Jones v. Nix

334 S.W.2d 891 | Ark. | 1960

George Rose Smith, J.

This is a suit by the appellant to foreclose a real estate mortgage executed by Henry Dodd on February 9, 1957, securing a note for $256. The debtor died, insolvent, on November 13 of that year, and his estate was administered in the probate court. In the course of those proceedings the administrator obtained an order for the sale of the land in question, for the payment of debts. The land was duly sold on April 14, 1959, to the appellee Estes, who bid and paid $260 for the property. The sale was promptly confirmed, and Estes received a deed from the administrator.

Thereafter, on June 22,1959, the appellant filed this foreclosure suit against Estes and the mortgagor’s heirs. The complaint seeks an in rem foreclosure decree against the land. After a trial on the merits the chancellor announced two reasons for dismissing the complaint: First, the plaintiff had failed to prove that Dodd executed the note sued upon, and, secondly, the proceedings in the probate court were a bar to the maintenance of a suit to foreclose the mortgage.

Upon the first point the statutes simplifying the proof of written instruments are not involved, for the complaint was not accompanied by an affidavit of merit, as required by Ark. Stats. 1947, § 27-1142, and the deceased mortgagor was of course not a party to the case within the provisions of § 28-927.

At the trial the plaintiff introduced the original mortgage, which Dodd had signed by mark, before witnesses, and had acknowledged before a notary. The mortgage contains a description of the note and was recorded on November 15, 1957. (The appellees point out that the instrument was not placed of record until two days after Dodd’s death, but we do not see how this fact makes any difference. Martin v. Ogden, 41 Ark. 186.) After the plaintiff had rested the chancellor permitted him to reopen his case and introduce the original note, which was also signed by mark and witnessed. The defendants objected to the introduction of the note, on the ground that the plaintiff had not called anyone to prove its execution by Dodd, but the chancellor permitted the note to be received in evidence.

We are unable to agree with the chancellor’s decision to dismiss the case for want of proof that Dodd signed the note. The mortgage, having been recorded, was admissible without proof of its execution. Straughan v. Bennett, 153 Ark. 254, 240 S. W. 30. Hence the case seems to fall within our holding in Goodman v. Pareira, 70 Ark. 49, 66 S. W. 147, where it was said: “But the deed of trust contained a full description of the notes, and it was duly acknowledged and filed for record. This was sufficient proof of the execution of the notes.”

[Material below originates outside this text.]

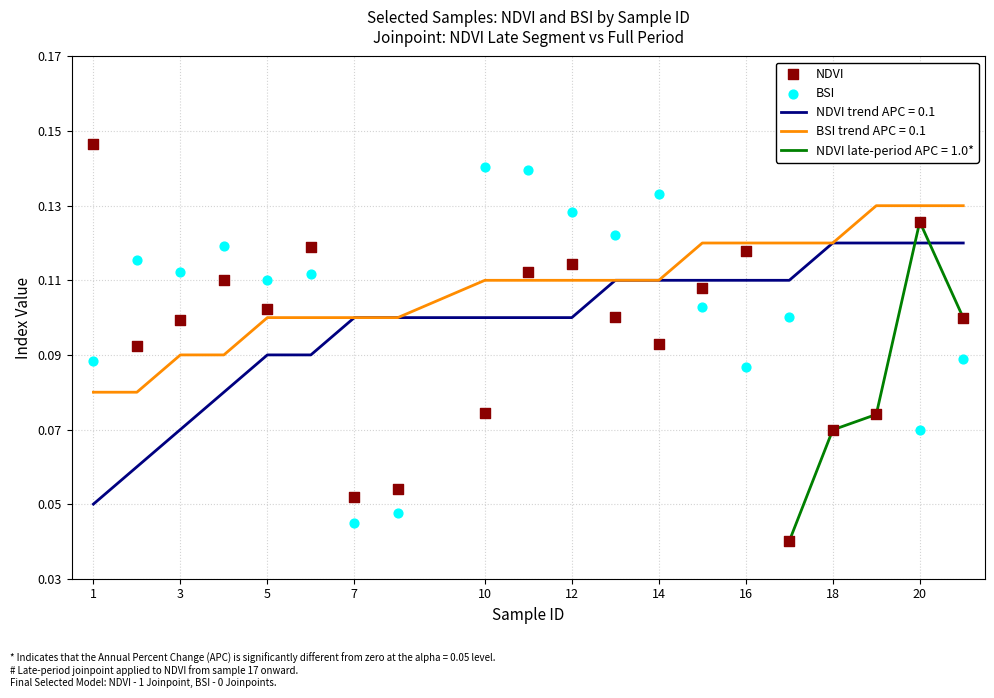

At which category is the sum across all series the highest?

20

Moreover, it will be remembered that the court admitted the note in evidence over the same objection that is now urged by the appellees. Had the court sustained the objection the plaintiff might have produced a witness to show that the note was genuine. Thus the reception of the note into evidence may have led the plaintiff astray, and it would be manifestly unfair for us now to hold that his proof is fatally deficient.

The chancellor’s second point concerned the effect of the probate proceedings upon the present suit. It is unfortunate that Estes fell into the error of purchasing encumbered property, but that fact does not entitle him to take free of the mortgage, as a bona fide purchaser. A court can offer at a judicial sale only such title as is held by the person or estate whose interest is being sold. Consequently it is firmly settled that the rule of caveat emptor applies to such a sale, so that the purchaser takes subject to outstanding liens. McIlroy v. Fugitt, 182 Ark. 1017, 33 S. W. 2d 719, 73 A. L. R. 1223. Estes was bound by constructive notice of the appellant’s recorded mortgage.

The record does not support the appellees’ suggestion that the appellant participated in the probate proceedings to such an extent as to waive the lien of his mortgage or to be estopped from asserting it. The appellant filed a claim against the estate, showing it to be a secured claim, but a mortgagee is entitled to prove his claim against the estate of the deceased mortgagor, for otherwise the statute of nonclaim would prevent the mortgagee from reaching other assets if the mortgaged property proved insufficient to satisfy the debt. Hughes, Arkansas Mortgages, § 322. The mere filing of the claim did not affect the appellant’s right to foreclose.

The probate court might have ordered the property sold free of the appellant’s lien by giving him a preferred claim against the proceeds of sale, Ark. Stats., § 62-2609 (e); but there was no attempt to follow this procedure. The administrator simply applied for and obtained a routine order for the sale of the land to pay debts of the estate. It is argued that the appellant should have resisted the order of sale or appealed from it; but there are two short answers to this argument. One, there is no showing that the appellant was given any notice of the order, and, two, any protest by him would have been unavailing, since the probate court unquestionably had the power to order that the estate’s equity in the property be sold for the payment of debts. There is not the slightest intimation in the record that the appellant took any affirmative step that might have induced prospective purchasers at the sale to suppose that the property was being sold free from his mortgage lien.

In the record and in the briefs there is some passing mention of the fact that Estes’s wife is not a party to this proceeding. It is true that Estes has succeeded to the original mortgagor’s interest in the land, and hence his wife’s inchoate dower entitles her to redeem. But the fact that she has not been joined as a defendant does not call for a dismissal of the case; it means only that her right of redemption is not being foreclosed. See Hughes, supra, 369 and 379. Upon remand the plaintiff should be permitted to bring Mrs. Estes into the case if he so desires.

Reversed and remanded for further proceedings.